I still haven't seen many and it's been about what...4-5 years since they tried pushing it? And what exactly can CUDA give most of us? I only ever see it mentioned in industries that need heavy simulation/calculation like finance, some engineering, and so on. I'm all for more methods and potential that CUDA and HSA can provide....but I can't think of anything the average every day person is going to need to directly use it for. Can someone help me out with that?

CUDA can only be used when the work can be done in parallel..well, used and have a benefit anyway. So let's say your application read from and wrote to a few different databases. With CUDA you could do multiple operations at once and get a big performance boost. However, if there are calculations that had to be done in a sequential order then CUDA (or just multithreading in general) could actually hurt the overall process.

HSA I believe will allow for parallel programing to be ran on the CPU and GPU...as in like rather than only having the CPU threads or the pipelines on the GPU a process can get access to both the CPU and GPU. Meaning a process with operations that can be run in parallel will be able to be ran much faster. The only trouble is that there is only so much you can code to run like that.

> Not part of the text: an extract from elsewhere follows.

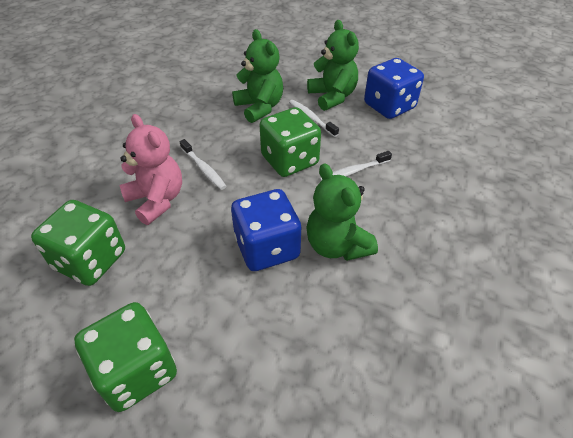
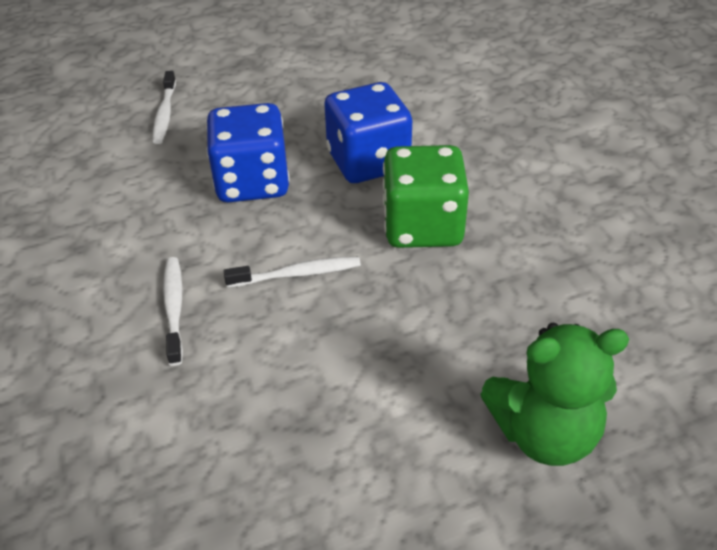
green dice: [31,200,125,286] [74,302,177,412] [260,107,321,177] = 3 -> [383,145,469,248] = 1
green teddy bear: [232,29,283,123] [306,163,378,261] [307,20,359,111] = 3 -> [480,323,629,466] = 1
pink teddy bear: [119,114,182,225] = 1 -> none = 0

As for the general user in their basement...well...these are really just toys to play with to enhance their professional programing skill. Unless you are actually making applications for your private use that it would apply to. However, with CUDA you typically have to pay for the compiler so not many people are going to want it for personal reasons...there are a couple free ones, though maybe that was free trials. I've only used the compilers they opened sourced.